Researchers at Columbia University’s Vagelos College of Physicians and Surgeons have reported new findings that suggest rejuvenating aging neurons could slow the progression of amyotrophic lateral sclerosis (ALS). The study, led by Hynek Wichterle and Emily Lowry, was published in Nature Neuroscience on August 12.
Wichterle, co-director of Columbia’s Motor Neuron Center and professor of pathology and cell biology, proposed that restoring vulnerable neurons to a more youthful state might make them more resilient to ALS. Initially skeptical, Lowry took charge of the project with support from Project ALS. Early results were promising enough to attract further funding from the National Institutes of Health.
“It’s the first time that motor neurons have been rejuvenated in any kind of capacity,” said Wichterle. “The results provide compelling proof that we can revert adult neurons to a more immature state without compromising their normal function.”
The research team used gene therapy in mice with ALS to return their neurons to a younger state. This approach delayed symptom onset and increased neuronal resilience. “Our hope is that this work will open the door to future therapies for age-related neurodegenerative diseases,” said Lowry.
ALS typically affects adults between ages 55 and 75 by targeting motor neurons in the spinal cord, leading to progressive loss of movement and speech. Wichterle noted, “We know that even in people who are born with mutations that almost always cause ALS, the motor neurons do not degenerate for several decades.

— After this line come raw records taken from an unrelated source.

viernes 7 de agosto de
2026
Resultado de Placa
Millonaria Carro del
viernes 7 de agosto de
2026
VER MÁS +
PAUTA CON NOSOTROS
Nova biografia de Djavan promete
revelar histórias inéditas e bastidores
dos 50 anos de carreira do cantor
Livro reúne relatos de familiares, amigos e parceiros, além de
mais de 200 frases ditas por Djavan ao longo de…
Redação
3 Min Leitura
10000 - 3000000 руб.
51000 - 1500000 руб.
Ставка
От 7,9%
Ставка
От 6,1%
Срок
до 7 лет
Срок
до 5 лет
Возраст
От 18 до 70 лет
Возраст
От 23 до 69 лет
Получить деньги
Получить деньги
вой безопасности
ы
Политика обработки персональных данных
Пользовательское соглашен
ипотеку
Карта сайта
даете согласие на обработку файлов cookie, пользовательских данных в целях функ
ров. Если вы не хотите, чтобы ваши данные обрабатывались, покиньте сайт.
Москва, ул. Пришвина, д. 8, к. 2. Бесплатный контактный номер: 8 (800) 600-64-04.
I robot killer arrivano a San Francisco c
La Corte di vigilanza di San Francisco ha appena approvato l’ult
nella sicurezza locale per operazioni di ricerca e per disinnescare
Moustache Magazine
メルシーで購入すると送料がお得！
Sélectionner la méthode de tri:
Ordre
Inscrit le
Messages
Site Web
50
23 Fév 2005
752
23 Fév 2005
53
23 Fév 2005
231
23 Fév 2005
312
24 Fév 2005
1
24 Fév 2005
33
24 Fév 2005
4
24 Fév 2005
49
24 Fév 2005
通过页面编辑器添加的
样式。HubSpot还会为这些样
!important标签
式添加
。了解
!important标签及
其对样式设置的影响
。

It’s the most direct evidence that the young motor neuron is much more resilient in the face of the disease.”
Previous attempts at cellular rejuvenation used Yamanaka reprogramming factors but risked making cells too immature for normal function—a problem for critical cells like motor neurons. Lowry explained, “If that happened with motor neurons, it could cause paralysis.”
Instead, Wichterle and Lowry focused on two transcription factors—ISL1 and LHX3—that are naturally active during early neuron development. By reactivating these factors using a viral gene delivery system developed by Tulsi Patel (now at Rutgers University), they restored some youthful properties to mature mouse neurons without affecting their essential functions.

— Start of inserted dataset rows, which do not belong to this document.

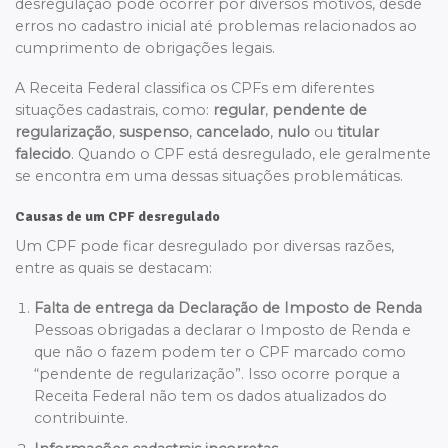
desregulação pode ocorrer por diversos motivos, desde
erros no cadastro inicial até problemas relacionados ao
cumprimento de obrigações legais.
A Receita Federal classifica os CPFs em diferentes
situações cadastrais, como:
regular
,
pendente de
regularização
,
suspenso
,
cancelado
,
nulo
ou
titular
falecido
. Quando o CPF está desregulado, ele geralmente
se encontra em uma dessas situações problemáticas.
Causas de um CPF desregulado
Um CPF pode ficar desregulado por diversas razões,
entre as quais se destacam:
Falta de entrega da Declaração de Imposto de Renda
Pessoas obrigadas a declarar o Imposto de Renda e
que não o fazem podem ter o CPF marcado como
“pendente de regularização”. Isso ocorre porque a
Receita Federal não tem os dados atualizados do
contribuinte.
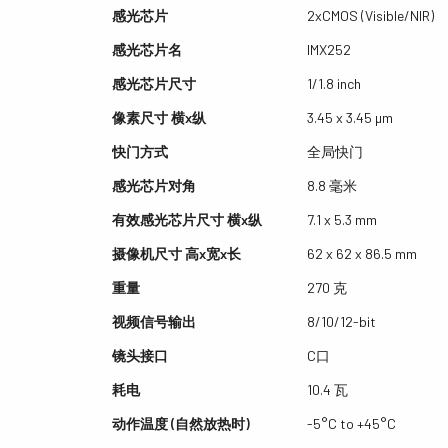
感光芯片
2xCMOS (Visible/NIR)
感光芯片名
IMX252
感光芯片尺寸
1/1.8 inch
像素尺寸 横x纵
3.45 x 3.45 µm
快门方式
全局快门
感光芯片对角
8.8 毫米
有效感光芯片尺寸 横x纵
7.1 x 5.3 mm
摄像机尺寸 高x宽x长
62 x 62 x 86.5 mm
重量
270 克
视频信号输出
8/10/12-bit
镜头接口
C口
耗电
10.4 瓦
动作温度 (自然放热时)
-5°C to +45°C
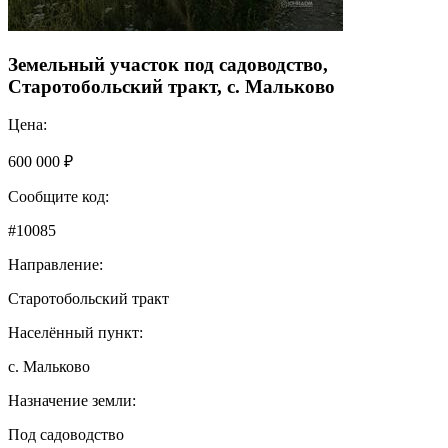
Земельный участок под садоводство,
Старотобольский тракт, с. Мальково
Цена:
600 000 ₽
Сообщите код:
#10085
Направление:
Старотобольский тракт
Населённый пункт:
с. Мальково
Назначение земли:
Под садоводство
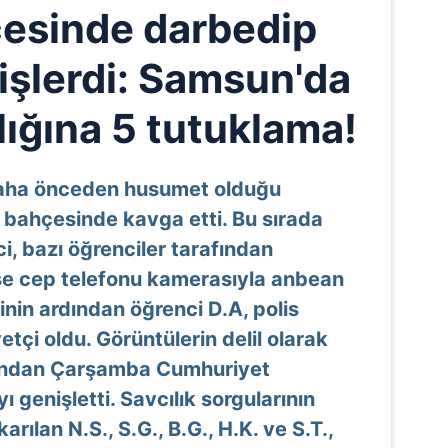
esinde darbedip
işlerdi: Samsun'da
lığına 5 tutuklama!
daha önceden husumet olduğu
ul bahçesinde kavga etti. Bu sırada
nci, bazı öğrenciler tarafından
ise cep telefonu kamerasıyla anbean
nin ardından öğrenci D.A, polis
tçi oldu. Görüntülerin delil olarak
dından Çarşamba Cumhuriyet
 genişletti. Savcılık sorgularının
ılan N.S., S.G., B.G., H.K. ve S.T.,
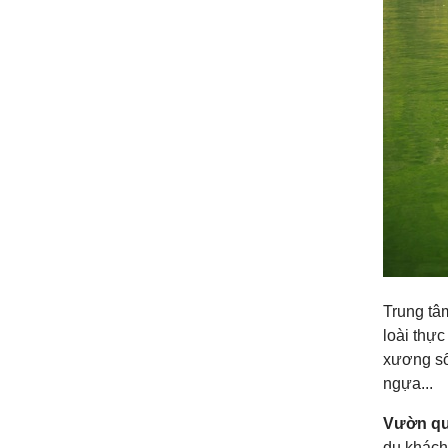
Trung tâm
loài thực
xương số
ngựa...
Vườn qu
du khách 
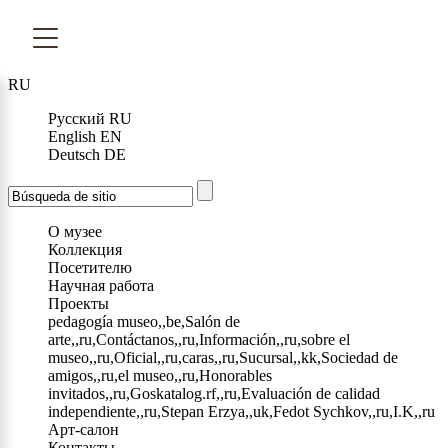
RU
Русский
RU
English
EN
Deutsch
DE
О музее
Коллекция
Посетителю
Научная работа
Проекты
pedagogía museo,,be,Salón de
arte,,ru,Contáctanos,,ru,Información,,ru,sobre el
museo,,ru,Oficial,,ru,caras,,ru,Sucursal,,kk,Sociedad de
amigos,,ru,el museo,,ru,Honorables
invitados,,ru,Goskatalog.rf,,ru,Evaluación de calidad
independiente,,ru,Stepan Erzya,,uk,Fedot Sychkov,,ru,I.K,,ru
Арт-салон
Контакты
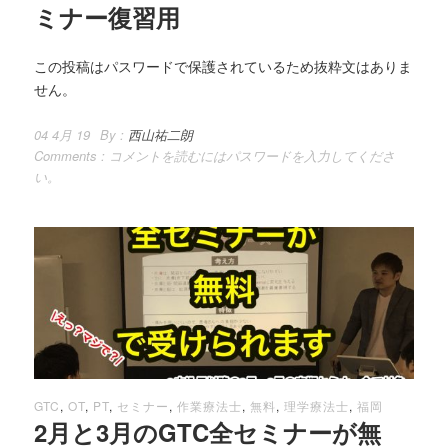
ミナー復習用
この投稿はパスワードで保護されているため抜粋文はありま
せん。
04 4月 19
By :
西山祐二朗
Comments :
コメントを読むにはパスワードを入力してくださ
い。
GTC
,
OT
,
PT
,
セミナー
,
作業療法士
,
無料
,
理学療法士
,
福岡
2月と3月のGTC全セミナーが無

While translating this strategy into human therapies faces challenges, ongoing research aims to identify specific genes controlled by ISL1 and LHX3 as potential drug targets. “The two factors control about 200 other genes in the motor neurons, but it’s possible that just one or two of those genes are sufficient and could be targeted with a drug,” said Lowry.
The researchers also hope their findings may apply to other neurodegenerative diseases such as Parkinson’s and Alzheimer’s.
As Lowry stated: “Everyone is looking for the fountain of youth.”